**Task prompt**
Rename "True or false?" to "Correct or incorrect?" throughout the entries below, keeping everything else unchanged. Leave the pictures out of your answer.

(Chart analysis data)
+ + + + + + +
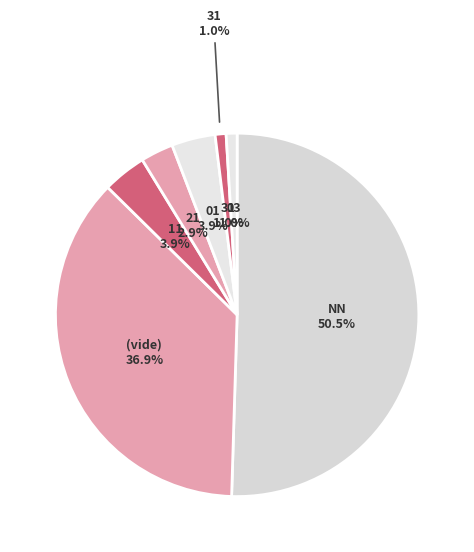

The 51 slice represents 12% of the pie. True or false?

False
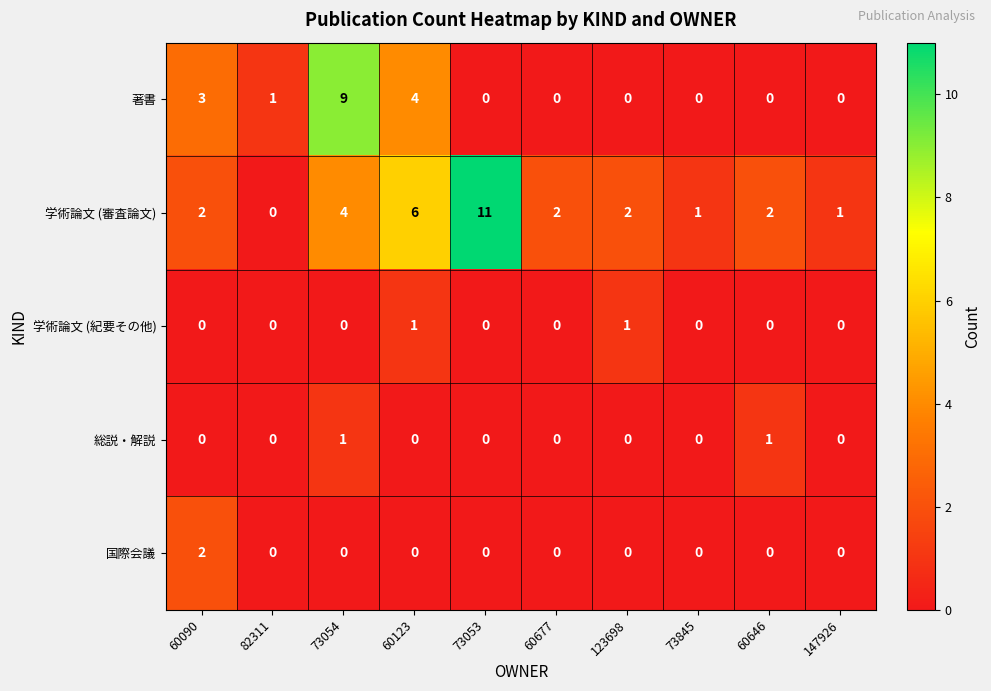

The 学術論文 (紀要その他) series shows 0 at 60677. True or false?

True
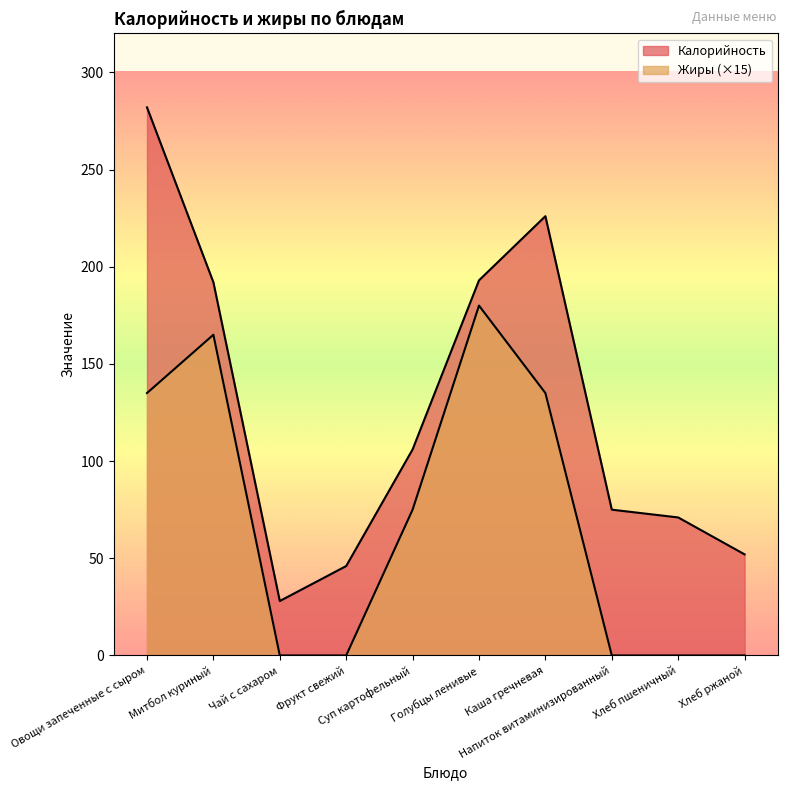

What is the maximum value shown in the chart?

282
+ + + + + + +
**Output of the exercise**
The 51 slice represents 12% of the pie. Correct or incorrect?

False

The 学術論文 (紀要その他) series shows 0 at 60677. Correct or incorrect?

True

What is the maximum value shown in the chart?

282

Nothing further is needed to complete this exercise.